Verity presents seven new search technology products in a lineup dubbed Search '97.

2 min read
Verity (VRTY) took the wraps off a new lineup of search engine technology called Search '97.

At the Seybold trade show in San Francisco today, the company introduced seven new products under the Search '97 brand, which supersede the company's current name for its family of products, Topic.

According to company officials, the new products feature improved graphical user interfaces, administration tools, and searching capabilities that are designed to make scouring the Internet and intranets easier. All of the Search '97 products will ship in the fourth quarter of this year.

"Search has been viewed by many as a good utility," said Anthony Bettencourt, vice president of marketing. "We are trying to transform it to more of a platform or application."
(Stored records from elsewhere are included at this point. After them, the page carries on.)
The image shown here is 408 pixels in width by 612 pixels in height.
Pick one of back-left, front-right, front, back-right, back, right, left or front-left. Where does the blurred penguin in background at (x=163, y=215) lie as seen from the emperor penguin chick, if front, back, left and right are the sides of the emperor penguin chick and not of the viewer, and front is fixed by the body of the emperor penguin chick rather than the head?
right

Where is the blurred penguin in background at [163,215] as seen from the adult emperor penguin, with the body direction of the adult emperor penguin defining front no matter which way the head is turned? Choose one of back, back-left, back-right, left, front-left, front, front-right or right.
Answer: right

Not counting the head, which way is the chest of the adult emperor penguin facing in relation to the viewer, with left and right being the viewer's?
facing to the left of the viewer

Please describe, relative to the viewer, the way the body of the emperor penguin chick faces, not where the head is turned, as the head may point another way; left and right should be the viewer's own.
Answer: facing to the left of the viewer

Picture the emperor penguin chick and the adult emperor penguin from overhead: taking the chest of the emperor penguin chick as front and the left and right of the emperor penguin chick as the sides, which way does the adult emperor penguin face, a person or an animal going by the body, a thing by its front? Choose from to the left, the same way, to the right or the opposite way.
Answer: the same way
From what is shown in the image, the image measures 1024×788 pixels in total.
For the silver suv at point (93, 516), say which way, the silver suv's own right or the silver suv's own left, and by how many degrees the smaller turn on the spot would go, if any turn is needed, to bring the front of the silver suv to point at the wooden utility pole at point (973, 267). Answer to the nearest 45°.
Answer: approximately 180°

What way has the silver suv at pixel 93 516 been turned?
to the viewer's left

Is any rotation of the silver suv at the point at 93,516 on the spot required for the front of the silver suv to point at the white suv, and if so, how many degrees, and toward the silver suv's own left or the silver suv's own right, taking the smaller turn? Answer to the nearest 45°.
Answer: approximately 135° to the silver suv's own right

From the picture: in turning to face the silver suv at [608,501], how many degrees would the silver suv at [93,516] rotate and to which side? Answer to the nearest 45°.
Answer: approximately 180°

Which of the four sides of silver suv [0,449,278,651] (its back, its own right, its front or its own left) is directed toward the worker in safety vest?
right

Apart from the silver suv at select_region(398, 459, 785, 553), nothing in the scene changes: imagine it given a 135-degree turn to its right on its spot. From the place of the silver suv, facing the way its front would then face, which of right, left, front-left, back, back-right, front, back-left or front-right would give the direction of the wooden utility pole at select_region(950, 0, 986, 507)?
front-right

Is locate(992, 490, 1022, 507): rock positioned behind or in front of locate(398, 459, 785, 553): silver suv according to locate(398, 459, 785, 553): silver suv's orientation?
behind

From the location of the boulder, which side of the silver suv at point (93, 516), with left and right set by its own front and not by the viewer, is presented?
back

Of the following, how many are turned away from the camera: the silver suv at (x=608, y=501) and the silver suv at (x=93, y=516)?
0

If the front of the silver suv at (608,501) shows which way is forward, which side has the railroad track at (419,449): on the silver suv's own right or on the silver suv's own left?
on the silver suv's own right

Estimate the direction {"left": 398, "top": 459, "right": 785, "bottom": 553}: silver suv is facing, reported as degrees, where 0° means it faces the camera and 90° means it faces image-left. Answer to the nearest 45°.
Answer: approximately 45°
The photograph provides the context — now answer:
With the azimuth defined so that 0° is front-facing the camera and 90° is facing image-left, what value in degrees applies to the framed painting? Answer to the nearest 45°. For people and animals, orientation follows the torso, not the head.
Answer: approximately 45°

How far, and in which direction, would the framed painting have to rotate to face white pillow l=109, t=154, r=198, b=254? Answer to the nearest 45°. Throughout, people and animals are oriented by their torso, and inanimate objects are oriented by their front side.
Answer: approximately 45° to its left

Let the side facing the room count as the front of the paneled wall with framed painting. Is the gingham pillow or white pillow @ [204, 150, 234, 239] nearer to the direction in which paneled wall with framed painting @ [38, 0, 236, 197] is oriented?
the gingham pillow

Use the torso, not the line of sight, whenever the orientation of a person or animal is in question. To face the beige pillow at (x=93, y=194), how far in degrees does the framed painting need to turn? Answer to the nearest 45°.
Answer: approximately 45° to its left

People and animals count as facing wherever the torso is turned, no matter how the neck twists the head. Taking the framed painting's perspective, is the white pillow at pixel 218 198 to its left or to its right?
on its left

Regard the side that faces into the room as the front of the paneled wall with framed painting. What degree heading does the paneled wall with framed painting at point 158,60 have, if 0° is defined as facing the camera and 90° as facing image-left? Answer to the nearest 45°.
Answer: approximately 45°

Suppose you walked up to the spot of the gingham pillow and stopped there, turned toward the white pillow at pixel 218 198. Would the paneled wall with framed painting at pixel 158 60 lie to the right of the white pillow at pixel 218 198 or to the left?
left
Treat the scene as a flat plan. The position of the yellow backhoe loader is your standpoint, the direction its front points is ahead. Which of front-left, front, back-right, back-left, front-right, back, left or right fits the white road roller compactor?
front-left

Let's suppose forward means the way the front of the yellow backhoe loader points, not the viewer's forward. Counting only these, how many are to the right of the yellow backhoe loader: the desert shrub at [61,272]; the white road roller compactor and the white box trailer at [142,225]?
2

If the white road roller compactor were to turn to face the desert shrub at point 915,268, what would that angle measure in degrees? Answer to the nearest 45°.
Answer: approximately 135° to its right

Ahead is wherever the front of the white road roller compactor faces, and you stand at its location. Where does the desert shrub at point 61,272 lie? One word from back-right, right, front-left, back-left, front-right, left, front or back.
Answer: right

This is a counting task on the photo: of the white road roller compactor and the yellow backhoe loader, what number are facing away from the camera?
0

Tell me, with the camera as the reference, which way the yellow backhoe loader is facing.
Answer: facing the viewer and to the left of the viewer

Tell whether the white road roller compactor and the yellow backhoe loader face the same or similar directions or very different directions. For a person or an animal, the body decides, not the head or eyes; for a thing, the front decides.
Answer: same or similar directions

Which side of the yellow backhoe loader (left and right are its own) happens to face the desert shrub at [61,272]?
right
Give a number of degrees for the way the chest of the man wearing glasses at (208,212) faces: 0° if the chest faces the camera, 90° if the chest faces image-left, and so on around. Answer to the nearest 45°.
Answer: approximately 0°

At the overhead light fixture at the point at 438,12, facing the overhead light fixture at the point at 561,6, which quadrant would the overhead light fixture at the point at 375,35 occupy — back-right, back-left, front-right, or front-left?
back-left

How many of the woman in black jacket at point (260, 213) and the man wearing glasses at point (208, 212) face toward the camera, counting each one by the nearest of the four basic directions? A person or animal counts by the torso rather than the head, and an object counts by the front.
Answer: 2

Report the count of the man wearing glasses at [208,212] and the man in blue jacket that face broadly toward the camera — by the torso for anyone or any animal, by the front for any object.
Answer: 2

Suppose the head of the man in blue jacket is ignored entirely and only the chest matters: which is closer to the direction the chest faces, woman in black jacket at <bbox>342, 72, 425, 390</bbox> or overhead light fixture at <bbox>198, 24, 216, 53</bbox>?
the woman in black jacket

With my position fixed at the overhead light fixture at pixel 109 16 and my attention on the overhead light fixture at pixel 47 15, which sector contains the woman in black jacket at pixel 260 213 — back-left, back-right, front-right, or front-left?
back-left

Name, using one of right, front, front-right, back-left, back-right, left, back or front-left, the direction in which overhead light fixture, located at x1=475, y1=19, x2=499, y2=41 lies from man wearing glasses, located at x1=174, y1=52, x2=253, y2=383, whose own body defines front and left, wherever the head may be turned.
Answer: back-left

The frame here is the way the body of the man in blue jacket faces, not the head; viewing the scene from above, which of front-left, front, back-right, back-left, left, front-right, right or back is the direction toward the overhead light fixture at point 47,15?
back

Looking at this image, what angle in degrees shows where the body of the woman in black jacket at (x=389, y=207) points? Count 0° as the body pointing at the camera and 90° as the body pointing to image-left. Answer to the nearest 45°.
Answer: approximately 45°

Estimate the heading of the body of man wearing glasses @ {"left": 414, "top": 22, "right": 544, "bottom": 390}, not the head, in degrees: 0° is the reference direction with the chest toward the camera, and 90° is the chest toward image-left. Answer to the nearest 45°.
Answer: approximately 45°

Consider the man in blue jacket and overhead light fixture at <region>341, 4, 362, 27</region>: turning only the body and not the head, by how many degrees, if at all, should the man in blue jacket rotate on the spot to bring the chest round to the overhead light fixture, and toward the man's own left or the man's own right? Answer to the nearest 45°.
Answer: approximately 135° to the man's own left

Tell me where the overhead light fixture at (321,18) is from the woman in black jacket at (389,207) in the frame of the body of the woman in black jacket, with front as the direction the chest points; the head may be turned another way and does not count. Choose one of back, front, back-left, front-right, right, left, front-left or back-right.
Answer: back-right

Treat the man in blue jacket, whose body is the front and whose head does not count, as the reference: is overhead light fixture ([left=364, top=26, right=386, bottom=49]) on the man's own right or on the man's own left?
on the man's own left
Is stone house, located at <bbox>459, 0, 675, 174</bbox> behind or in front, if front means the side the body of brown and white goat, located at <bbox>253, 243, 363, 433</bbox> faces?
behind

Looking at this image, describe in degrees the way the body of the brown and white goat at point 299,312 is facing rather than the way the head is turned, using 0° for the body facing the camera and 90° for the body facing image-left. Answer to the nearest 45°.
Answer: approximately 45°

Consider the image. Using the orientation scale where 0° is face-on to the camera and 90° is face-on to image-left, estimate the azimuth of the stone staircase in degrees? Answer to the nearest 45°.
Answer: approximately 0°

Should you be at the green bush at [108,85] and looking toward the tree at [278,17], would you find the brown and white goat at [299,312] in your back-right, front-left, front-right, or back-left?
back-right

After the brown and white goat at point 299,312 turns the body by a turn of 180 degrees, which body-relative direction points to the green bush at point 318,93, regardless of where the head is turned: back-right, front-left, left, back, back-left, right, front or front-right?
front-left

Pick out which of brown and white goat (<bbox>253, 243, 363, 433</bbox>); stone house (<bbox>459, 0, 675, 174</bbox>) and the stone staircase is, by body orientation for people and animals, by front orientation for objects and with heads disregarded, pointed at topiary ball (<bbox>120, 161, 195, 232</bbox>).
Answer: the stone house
The Search '97 family includes the following products:

--Search '97 Personal, which lets Windows 3.1, 95, and NT users search their hard disks or intranets. The product will also allow users to search the Internet by piggybacking on global Net search engines such as Yahoo and Lycos.

--Search '97 Information Server, a Unix and Windows NT search engine, which is designed for individual Web sites. The server also include a program, called a "spider", for indexing other Web sites.

--Search '97 Agent Server and Agent Server Toolkit, a server and development tool, which adds agent capabilities to a Web site. The agents monitor news sources and databases to update users via email, the Web, pager, or cellular phone when new information is found.

--Search' 97 Developer Toolkit 2.0, a programmers tool, which adds search capabilities, including summarization and clustering capabilities, to any application.

--Search '97 Personal for Exchange, a search engine which queries personal and private folders on Microsoft Exchange Servers.

At today's announcement, Verity also outlined the direction of future Verity search products, which will be designed to query more effectively what officials called "corporate memory." Whereas, current search tools locate documents for users, future search engines will allow users to pinpoint information and to extract relationships between disparate kinds of data, said Phillipe Courtot, CEO of Verity.

"Our next challenge is not to go to documents anymore but to information," Courtot said. "Verity is currently working on that problem."

If the new lineup impresses customers, it could provide a much-needed boost to Verity, which makes full-text search engines and agent technology for servers on the Net and on private networks.

Last week, the company said it expected to post a loss of $1.3 million, or 12 cents a share, for the three months ending August 31. That figure was lower than the loss of $436,000, or 21 cents a share, on a smaller number of shares for the same quarter a year ago. Nevertheless, the company's stock last week lost more than half of its value because of the gloomy financials.